### Task details
Copy all the records, substituting "site" for every instance of "locality" and leaving everything else unchanged.

(Dataset items)
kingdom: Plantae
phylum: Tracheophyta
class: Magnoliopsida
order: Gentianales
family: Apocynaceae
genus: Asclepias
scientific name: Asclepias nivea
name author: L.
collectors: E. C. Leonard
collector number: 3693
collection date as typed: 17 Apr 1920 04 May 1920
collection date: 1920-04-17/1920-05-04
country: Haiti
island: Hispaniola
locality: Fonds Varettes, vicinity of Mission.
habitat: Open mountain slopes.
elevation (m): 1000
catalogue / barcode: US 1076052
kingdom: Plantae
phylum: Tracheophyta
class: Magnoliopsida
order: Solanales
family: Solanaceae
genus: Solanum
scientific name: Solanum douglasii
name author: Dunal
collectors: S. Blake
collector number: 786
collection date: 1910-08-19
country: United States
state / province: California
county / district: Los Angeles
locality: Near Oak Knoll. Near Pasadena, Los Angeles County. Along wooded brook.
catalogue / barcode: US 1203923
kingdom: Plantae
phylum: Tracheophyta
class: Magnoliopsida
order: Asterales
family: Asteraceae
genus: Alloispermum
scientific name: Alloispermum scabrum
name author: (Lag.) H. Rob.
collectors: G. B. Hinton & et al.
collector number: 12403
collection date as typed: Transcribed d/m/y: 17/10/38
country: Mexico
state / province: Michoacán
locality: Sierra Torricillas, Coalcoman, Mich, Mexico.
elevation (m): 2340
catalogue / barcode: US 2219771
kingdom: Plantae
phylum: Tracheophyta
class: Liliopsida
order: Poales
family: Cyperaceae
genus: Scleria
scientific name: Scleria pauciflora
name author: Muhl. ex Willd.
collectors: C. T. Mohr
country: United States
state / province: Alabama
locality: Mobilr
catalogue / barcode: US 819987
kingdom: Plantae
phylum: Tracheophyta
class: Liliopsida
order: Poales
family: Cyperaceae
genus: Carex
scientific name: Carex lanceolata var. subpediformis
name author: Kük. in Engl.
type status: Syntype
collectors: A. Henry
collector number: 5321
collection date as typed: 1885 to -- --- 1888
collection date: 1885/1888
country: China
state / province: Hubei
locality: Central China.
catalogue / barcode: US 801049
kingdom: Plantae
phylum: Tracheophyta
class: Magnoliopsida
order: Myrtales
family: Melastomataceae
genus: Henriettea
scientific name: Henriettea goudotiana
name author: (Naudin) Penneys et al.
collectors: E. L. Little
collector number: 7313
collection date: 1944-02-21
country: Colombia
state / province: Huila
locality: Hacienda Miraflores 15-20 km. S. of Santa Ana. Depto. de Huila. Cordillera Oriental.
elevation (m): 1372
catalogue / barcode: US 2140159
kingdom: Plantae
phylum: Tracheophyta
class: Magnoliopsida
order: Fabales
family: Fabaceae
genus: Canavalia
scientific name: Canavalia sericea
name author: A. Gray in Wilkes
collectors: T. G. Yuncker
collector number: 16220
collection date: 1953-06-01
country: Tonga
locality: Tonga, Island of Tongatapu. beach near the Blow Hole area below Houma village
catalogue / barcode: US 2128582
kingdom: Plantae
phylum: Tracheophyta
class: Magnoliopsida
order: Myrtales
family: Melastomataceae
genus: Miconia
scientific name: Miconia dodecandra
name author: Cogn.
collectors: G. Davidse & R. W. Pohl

### Finished task
kingdom: Plantae
phylum: Tracheophyta
class: Magnoliopsida
order: Gentianales
family: Apocynaceae
genus: Asclepias
scientific name: Asclepias nivea
name author: L.
collectors: E. C. Leonard
collector number: 3693
collection date as typed: 17 Apr 1920 04 May 1920
collection date: 1920-04-17/1920-05-04
country: Haiti
island: Hispaniola
site: Fonds Varettes, vicinity of Mission.
habitat: Open mountain slopes.
elevation (m): 1000
catalogue / barcode: US 1076052
kingdom: Plantae
phylum: Tracheophyta
class: Magnoliopsida
order: Solanales
family: Solanaceae
genus: Solanum
scientific name: Solanum douglasii
name author: Dunal
collectors: S. Blake
collector number: 786
collection date: 1910-08-19
country: United States
state / province: California
county / district: Los Angeles
site: Near Oak Knoll. Near Pasadena, Los Angeles County. Along wooded brook.
catalogue / barcode: US 1203923
kingdom: Plantae
phylum: Tracheophyta
class: Magnoliopsida
order: Asterales
family: Asteraceae
genus: Alloispermum
scientific name: Alloispermum scabrum
name author: (Lag.) H. Rob.
collectors: G. B. Hinton & et al.
collector number: 12403
collection date as typed: Transcribed d/m/y: 17/10/38
country: Mexico
state / province: Michoacán
site: Sierra Torricillas, Coalcoman, Mich, Mexico.
elevation (m): 2340
catalogue / barcode: US 2219771
kingdom: Plantae
phylum: Tracheophyta
class: Liliopsida
order: Poales
family: Cyperaceae
genus: Scleria
scientific name: Scleria pauciflora
name author: Muhl. ex Willd.
collectors: C. T. Mohr
country: United States
state / province: Alabama
site: Mobilr
catalogue / barcode: US 819987
kingdom: Plantae
phylum: Tracheophyta
class: Liliopsida
order: Poales
family: Cyperaceae
genus: Carex
scientific name: Carex lanceolata var. subpediformis
name author: Kük. in Engl.
type status: Syntype
collectors: A. Henry
collector number: 5321
collection date as typed: 1885 to -- --- 1888
collection date: 1885/1888
country: China
state / province: Hubei
site: Central China.
catalogue / barcode: US 801049
kingdom: Plantae
phylum: Tracheophyta
class: Magnoliopsida
order: Myrtales
family: Melastomataceae
genus: Henriettea
scientific name: Henriettea goudotiana
name author: (Naudin) Penneys et al.
collectors: E. L. Little
collector number: 7313
collection date: 1944-02-21
country: Colombia
state / province: Huila
site: Hacienda Miraflores 15-20 km. S. of Santa Ana. Depto. de Huila. Cordillera Oriental.
elevation (m): 1372
catalogue / barcode: US 2140159
kingdom: Plantae
phylum: Tracheophyta
class: Magnoliopsida
order: Fabales
family: Fabaceae
genus: Canavalia
scientific name: Canavalia sericea
name author: A. Gray in Wilkes
collectors: T. G. Yuncker
collector number: 16220
collection date: 1953-06-01
country: Tonga
site: Tonga, Island of Tongatapu. beach near the Blow Hole area below Houma village
catalogue / barcode: US 2128582
kingdom: Plantae
phylum: Tracheophyta
class: Magnoliopsida
order: Myrtales
family: Melastomataceae
genus: Miconia
scientific name: Miconia dodecandra
name author: Cogn.
collectors: G. Davidse & R. W. Pohl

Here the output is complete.